Some Interaction Types
Most interactions between species have produce harms and benefits for the organisms involved, but sometimes the results are closer to neutral. There are typically 6 types of interactions when considering the harms and benefits to each species (Figure), but there are also other ways to frame interactions (see this Khan Academy video for example).
Figure: The benefits and harms to organisms with different types of interactions. Predation has the equivalent effects as parasitism in this diagram. (Diagram by Ian Alexander, Wikipedia, CC BY-SA 4.0)
The following sections include these interactions types, with examples. For the first three interactions types, mutualism, neutralism, and competition, the effects of the interaction are similar on both of the species. For the next three, the effects are asymmetric, with one species benefiting more than the other from the interaction. Note that these categories are neither the only interaction types nor are they able to capture the intricacies of actual interactions among organisms. For example, how does an opossum pushing a skunk into the water fit within this classification? (Confession: I just wanted to include a link to the video.)
Many interactions result in benefits to both organisms, and for a relationship to be mutually beneficial, both species need to do better when interacting with the other. These relationships include organisms providing resources and protection for each other. Ecosystems are commonly built around these relationships, and mutualistic relationships allow large amounts of biomass to accumulate, say in a rainforest. Organisms helping each other increases the amount and diversity of life that can be supported.
Examples: Insects pollinate flowers, which provide the insects with nectar and pollen as food. Fungi obtain their energy from breaking down dead wood to release nutrients for the living trees. Bacteria in our guts help us digest our food, and we provide them with a stable environment with plenty of food for themselves. The examples are limitless.
Some species exist in the same environment without directly affecting each other. If they use different resources in the environment and do not prey on each other, their direct interactions are neutral - neither good nor bad for either species. Even if their interactions are neutral, they are part of the same ecosystem, so changes in the ecosystem can affect both species similarly or differently.

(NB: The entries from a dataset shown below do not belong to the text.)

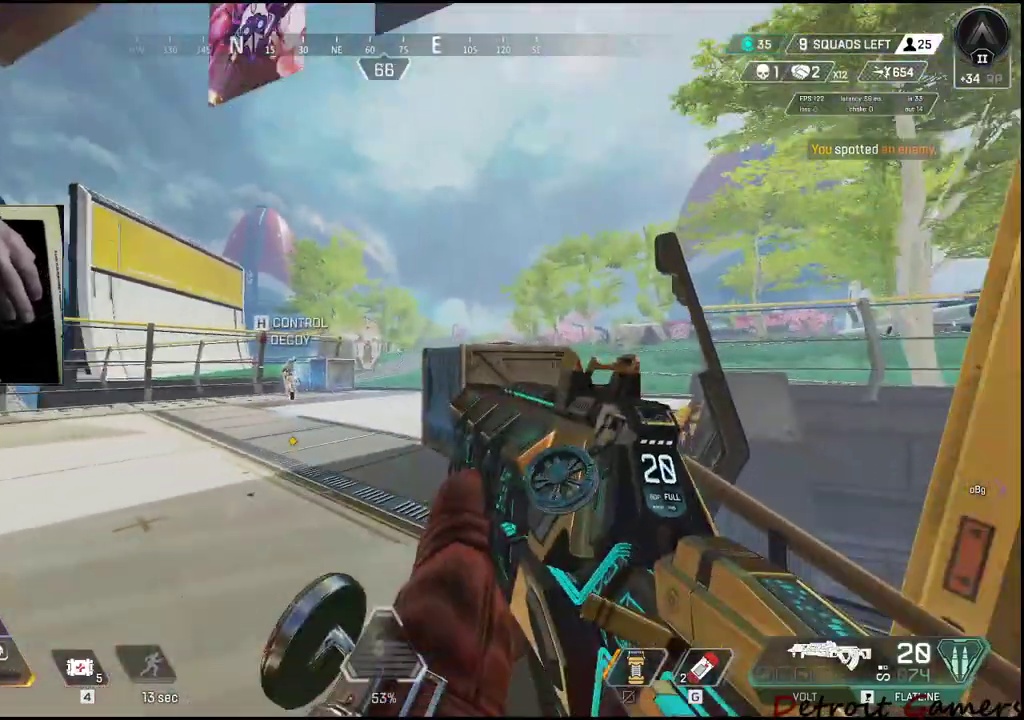
{"keys": ["d", "s"], "events": [[50, "s", "down"], [183, "d", "down"]]}
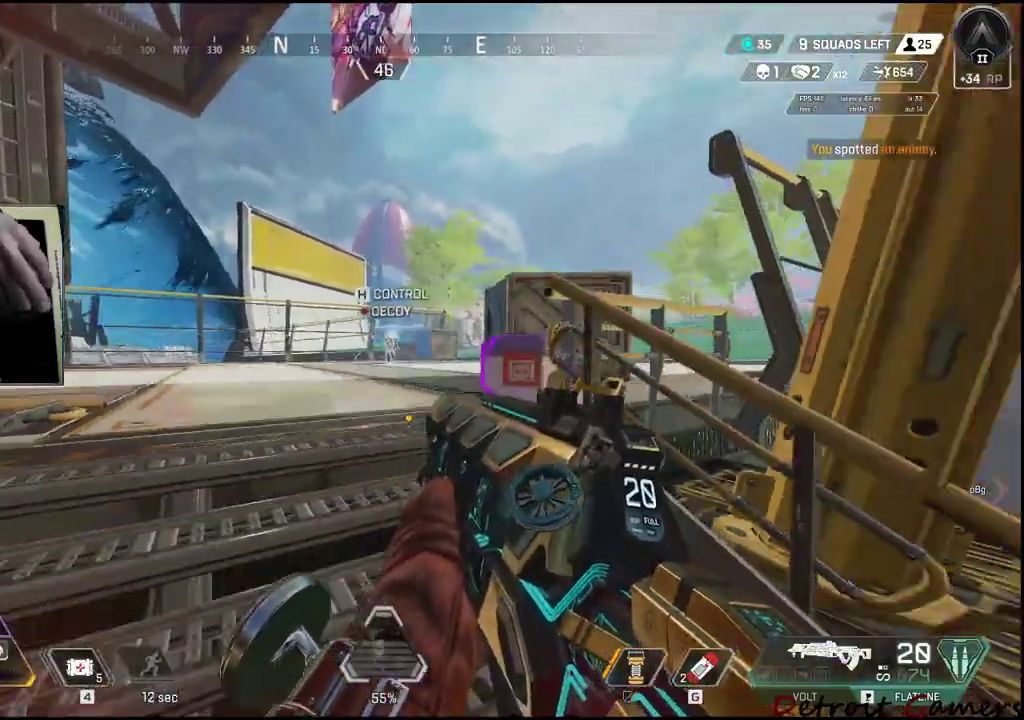
{"keys": ["d", "s"], "events": []}
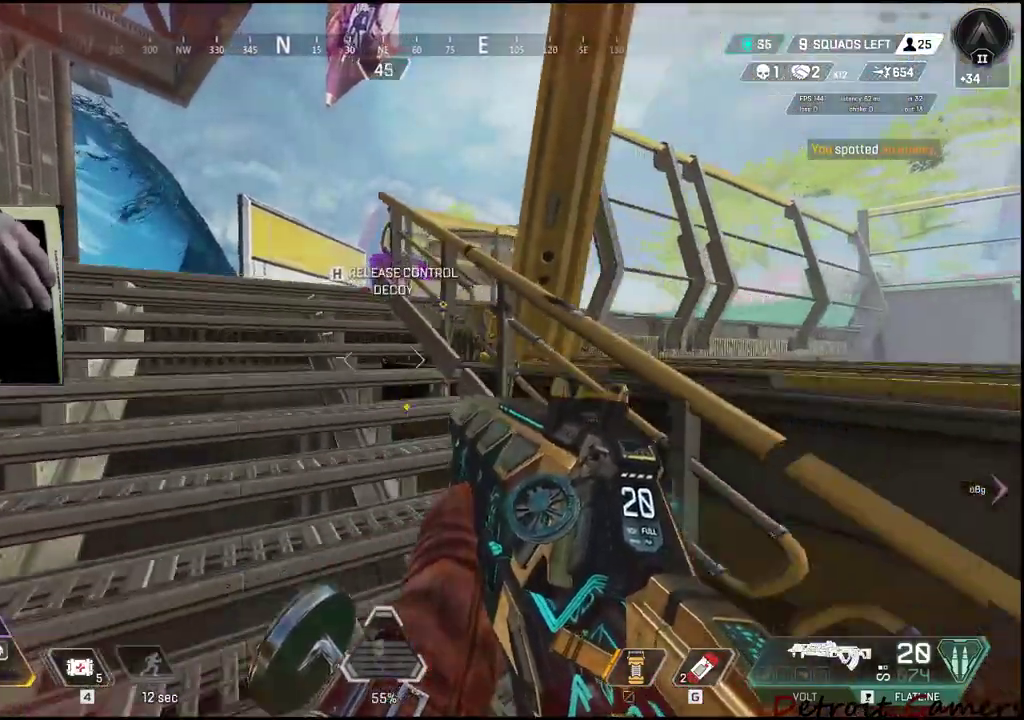
{"keys": ["a", "d", "s"], "events": [[116, "a", "down"]]}
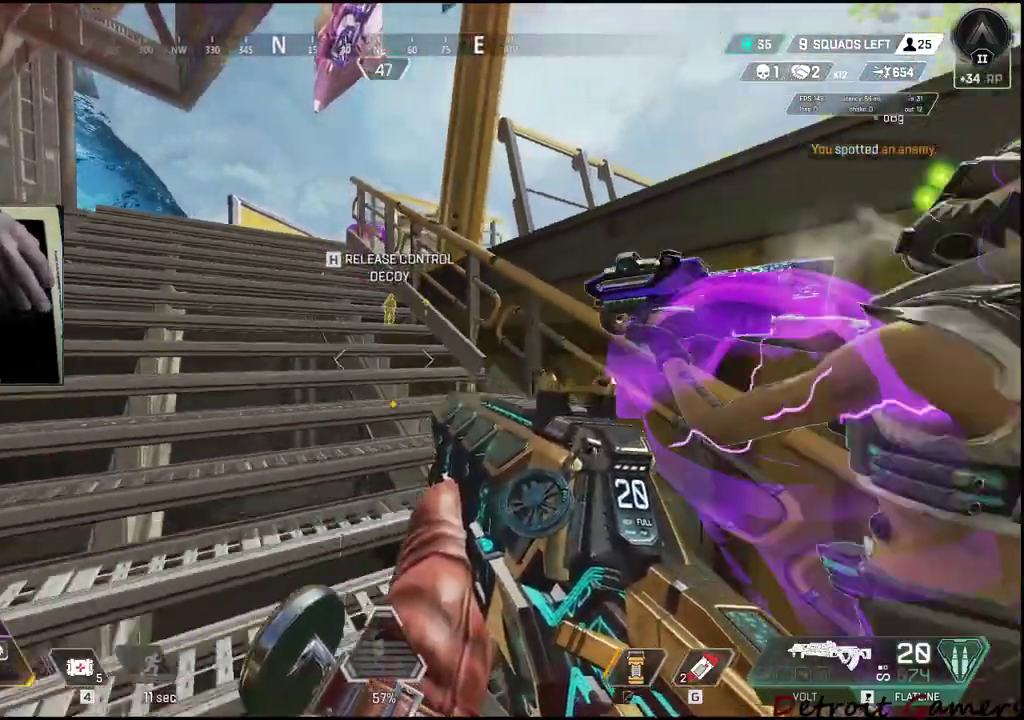
{"keys": ["d"], "events": [[50, "a", "up"], [50, "s", "up"]]}
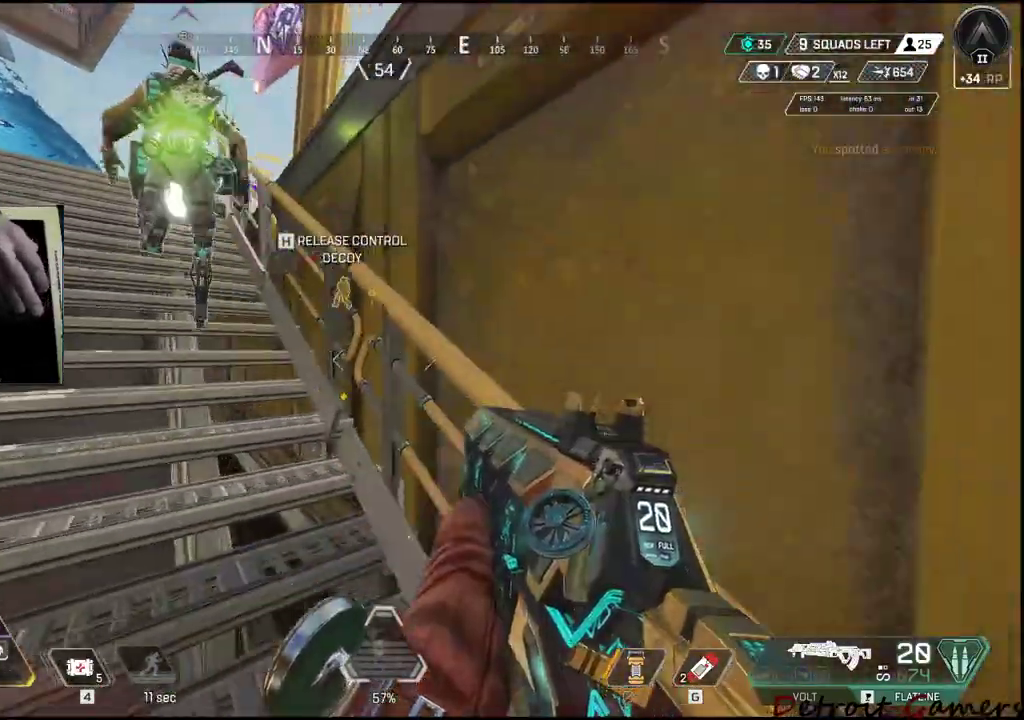
{"keys": ["a", "s"], "events": [[100, "s", "down"], [250, "d", "up"], [300, "a", "down"]]}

Example: California ground squirrels and mule deer both live in many California ecosystems. The squirrels generally eat seeds, barley, oats, and acorns with some insects and bird eggs. In contrast, mule deer largely browse on bushes and trees, with acorns being an important part of their diet in summer and fall (Sommer et al., 2007). These two species might compete for acorns when other resources are sparse, but they mostly exist in neutral proximity to each other. However, both are hunted by coyotes, bobcats, and pumas, so their populations are linked through other species. For example, if the population of squirrels declines, say from predation by red tailed hawks, there might be more predator pressure on deer from their common predators, e.g. coyotes, bobcats, and pumas. Thus, a large population of squirrels might reduce predation on deer, indirectly benefiting them, while also increasing competition for acorns if other food resources are low.

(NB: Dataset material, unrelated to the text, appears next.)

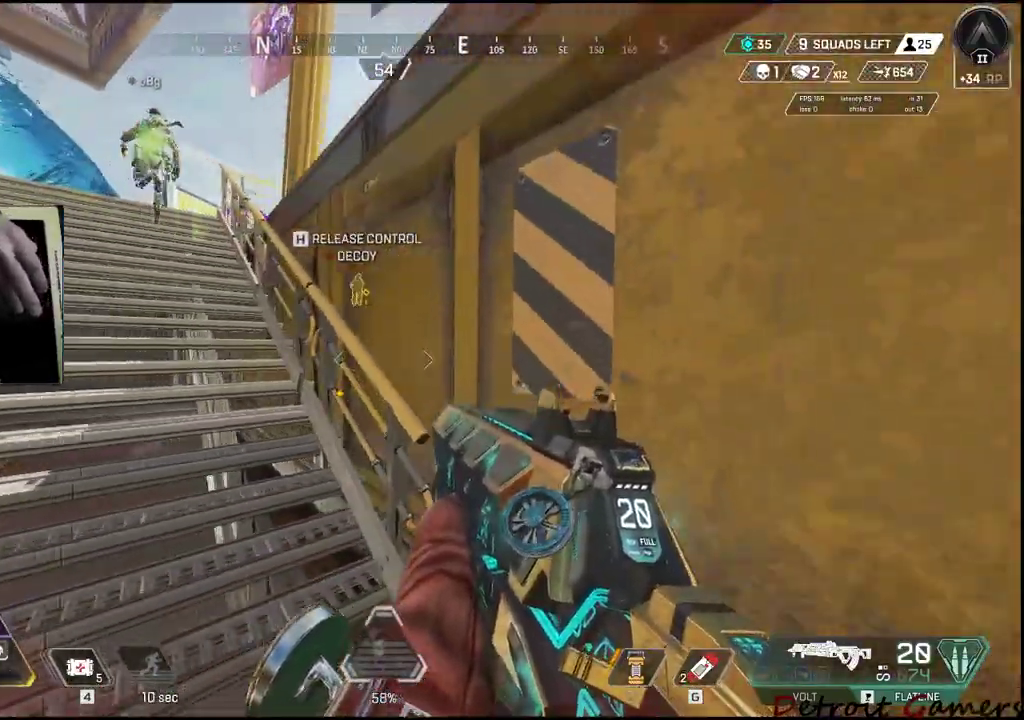
{"keys": ["d"], "events": [[66, "d", "down"], [216, "a", "up"], [266, "s", "up"]]}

Competition for resources and space is very common among species that occupy similar roles in an ecosystem. When species compete with each other, both pay a price for that competition because they are sharing resources. When interactions are predominantly competitive, either species would do better if the other was not present. Competition tends to drive selection of the organisms that are best suited for a particular ecosystem role, with the population of the better adapted species increasing relative to that of the less well adapted species. As the population of the more successful species increases, it is less affected by the competition because each organism experiences fewer interactions with its competitors. In contrast, each individual of the less successful species experiences relatively more competitive interactions, making the harm experiences greater.
Example: California grasslands have been invaded by new species of grass introduced by humans. These new species out competed the native species due to their greater ability to reproduce in many of the environments (see for example, Corbin and D'Antonio, 2010). The new species are taking up the space and nutrients previously used by the native grasses. In this case, the native species experienced a significantly greater harm during the competition than the invasive species.

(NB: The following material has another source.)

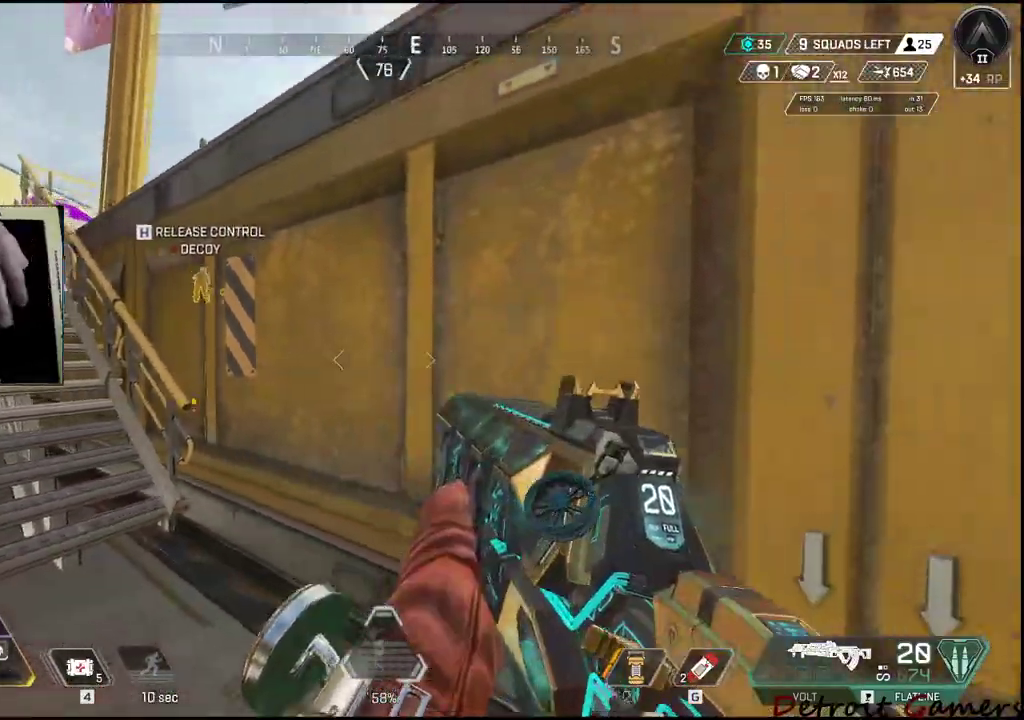
{"keys": ["space", "w"], "events": [[183, "space", "down"], [183, "w", "down"], [316, "d", "up"]]}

Example: Virginia opossums and striped skunks actually do compete with each other to some degree. Both are opportunistic feeders, eating almost anything that is available, with opossums eating more small vertebrates and plants and skunks focusing more on insects. They are also about the same size. Thus, they play a similar role in the ecosystem and can compete for both food and dens, although opossums can also den in trees. In contrast to the example of the grasses, opossums and skunks commonly co-exist, with the competition less intense and their abilities to reproduce more equal in many ecosystems.
Sometimes interactions benefit one organism while being of neither benefit nor harm to the other organism. These types of relationships are also very common and help promote diverse ecosystems.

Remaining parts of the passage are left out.